US savings picture brightens a little
America still has debt problems, but as of this week the phrase "negative savings rate" no longer applies to the nation's household habits.
Through June of this year, US citizens have socked away $164 billion. Moreover, in releasing its annual revision of prior-year data, the Commerce Department now says that Americans earned more income than they spent in 2005 and 2006 – a reversal of prior tallies showing a negative savings rate for those years.
This doesn't mean that no debt burden hangs over American households. But it indicates a healthier outlook for consumer finances – a welcome boost as the economy navigates the worst housing-market slump in a generation.
The improving savings picture also hints that reform is possible – perhaps even inevitable – for a nation that, by some measures, still lives on the financial edge.
"People in some sense were doing what the market was telling them to do," by borrowing during a period of low interest rates and fast-rising home prices, says Paul Kasriel, chief economist at the Northern Trust Co. in Chicago. "Now it's in reverse," as interest rates have risen and the key family assets – houses – have stopped soaring in value.
In the long run, Mr. Kasriel foresees an era of belt-tightening for households and for the nation. The shift toward a positive savings rate could be an initial step in that process.
The savings-rate revisions, released Tuesday, were also incorporated in the Commerce Department's latest economic snapshot.
On Friday, the agency said the nation's gross domestic product grew at an annual pace of 3.4 percent in the second quarter. Because personal spending was lower than previously reported, the growth of GDP was revised downward for the years 2003 through 2006. Economic growth averaged 3.2 percent during those years, down from 3.5 percent in previously published estimates.
Weaker growth then may mean stronger growth now, some economists say. Since consumers weren't quite as profligate as believed, they could have more staying power in the months ahead.
"The overall stress on consumer spending is not nearly as severe as the previous data indicated," economist Charles McMillion of MBG Information Services writes in a commentary on the data. Still, that stress remains significant, he says.
Rising costs for things like healthcare and energy are devouring pay hikes for many workers. Mortgage payments are resetting upward for many people with adjustable-rate loans. And in recent years, easy lending conditions have prodded people to bid up home prices – sometimes because families are stretching to live in better school districts for their kids.

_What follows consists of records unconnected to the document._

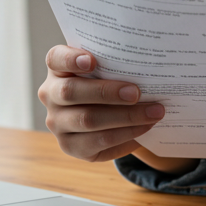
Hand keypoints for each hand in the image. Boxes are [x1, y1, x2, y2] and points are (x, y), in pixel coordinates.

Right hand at [39, 45, 197, 173]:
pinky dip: (125, 135)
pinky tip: (145, 128)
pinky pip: (98, 143)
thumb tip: (150, 62)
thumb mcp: (109, 68)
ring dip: (126, 117)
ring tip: (154, 113)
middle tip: (137, 93)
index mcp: (58, 68)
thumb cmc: (111, 81)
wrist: (109, 114)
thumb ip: (117, 63)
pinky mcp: (70, 146)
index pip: (56, 59)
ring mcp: (57, 122)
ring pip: (88, 120)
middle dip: (107, 92)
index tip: (92, 61)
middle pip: (71, 92)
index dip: (71, 59)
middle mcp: (50, 95)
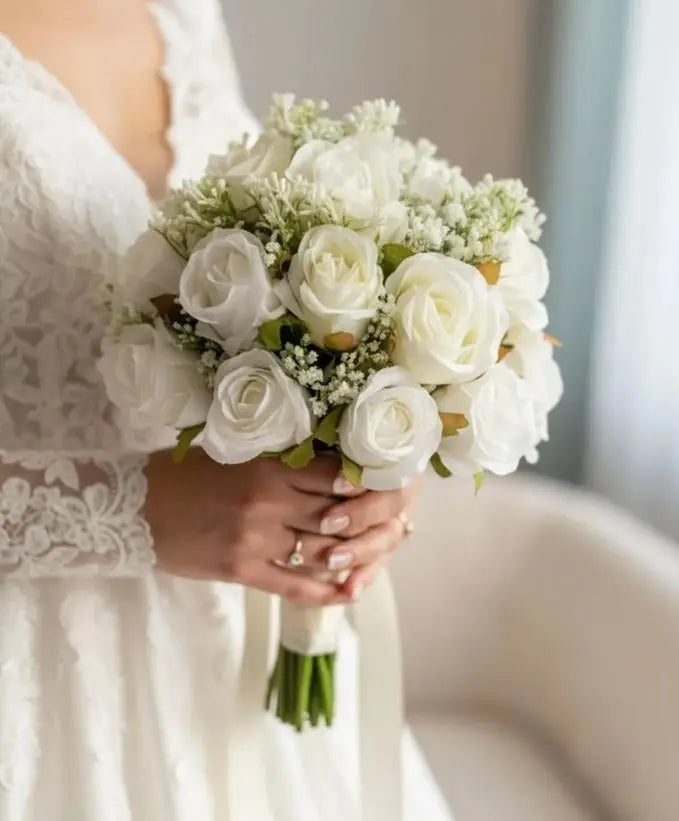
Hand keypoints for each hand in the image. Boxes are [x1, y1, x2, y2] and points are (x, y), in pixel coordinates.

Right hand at [144, 449, 417, 603]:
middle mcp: (269, 502)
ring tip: (376, 556)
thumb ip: (277, 459)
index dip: (365, 481)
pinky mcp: (242, 570)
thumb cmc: (183, 473)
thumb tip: (327, 463)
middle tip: (393, 522)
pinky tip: (348, 591)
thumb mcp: (233, 452)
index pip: (333, 474)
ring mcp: (257, 539)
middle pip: (336, 514)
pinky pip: (295, 585)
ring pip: (322, 551)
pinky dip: (326, 591)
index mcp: (267, 465)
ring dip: (353, 556)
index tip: (386, 484)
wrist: (135, 507)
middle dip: (368, 521)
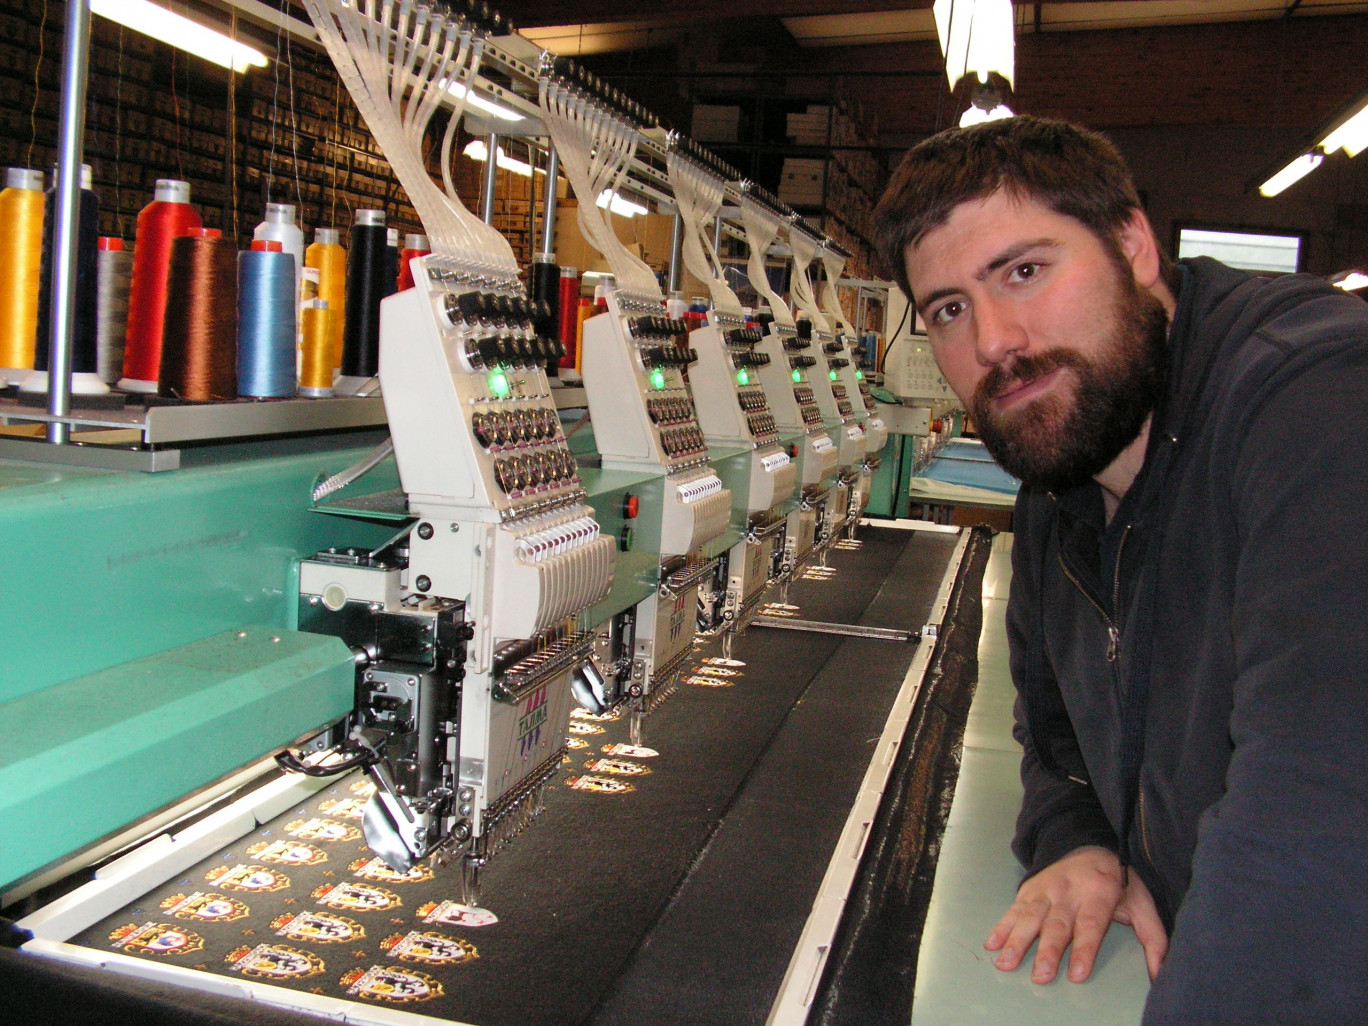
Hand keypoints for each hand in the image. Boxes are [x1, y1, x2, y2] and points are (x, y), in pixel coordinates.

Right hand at [984, 846, 1167, 983]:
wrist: (1087, 843)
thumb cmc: (1117, 880)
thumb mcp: (1142, 902)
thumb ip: (1153, 937)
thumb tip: (1161, 972)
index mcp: (1098, 892)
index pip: (1091, 925)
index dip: (1084, 949)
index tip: (1077, 974)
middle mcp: (1069, 891)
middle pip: (1057, 924)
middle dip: (1048, 951)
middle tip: (1041, 975)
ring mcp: (1045, 889)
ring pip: (1030, 917)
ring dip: (1017, 941)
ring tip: (1007, 963)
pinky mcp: (1029, 889)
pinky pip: (1013, 909)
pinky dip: (1001, 926)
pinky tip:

These conditions help explain why the savings rate, even now, is historically low.
"It's still really the lowest it's been since the early 1930s," Mr. McMillion says in an interview. "The average person is having to borrow just to get by."
In the new Commerce Department figures, personal income for the nation was revised up by 0.6 percent ($62 billion) for 2005 and by 0.8 percent ($92 billion) for 2006. That helped push the personal savings rate to a positive 0.5 percent of disposable income for 2005 (versus a previously reported minus 0.4 percent), and a positive 0.4 percent for 2006 (versus minus 1 percent before).
But the savings rate remains far below historic norms, and below rates in other advanced economies .
Also troubling, McMillion says, is that much of the upward revision in personal income stemmed from greater interest and dividend income, not wages. That suggests that the savings picture has improved mainly for the best-off Americans, those with substantial financial assets.
"It's amazing how highly leveraged middle-class and upper middle-class households have become," he says. Many lower-income households live with no savings to cushion them from bankruptcy.
It is unclear whether other nations, such as China, will continue to be net lenders to the US. Some economists say such lending has helped to keep American interest rates low.
"The US is going to become an even bigger exporter than it is today," Kasriel predicts. "We owe the rest of the world a lot, and they're going to start collecting."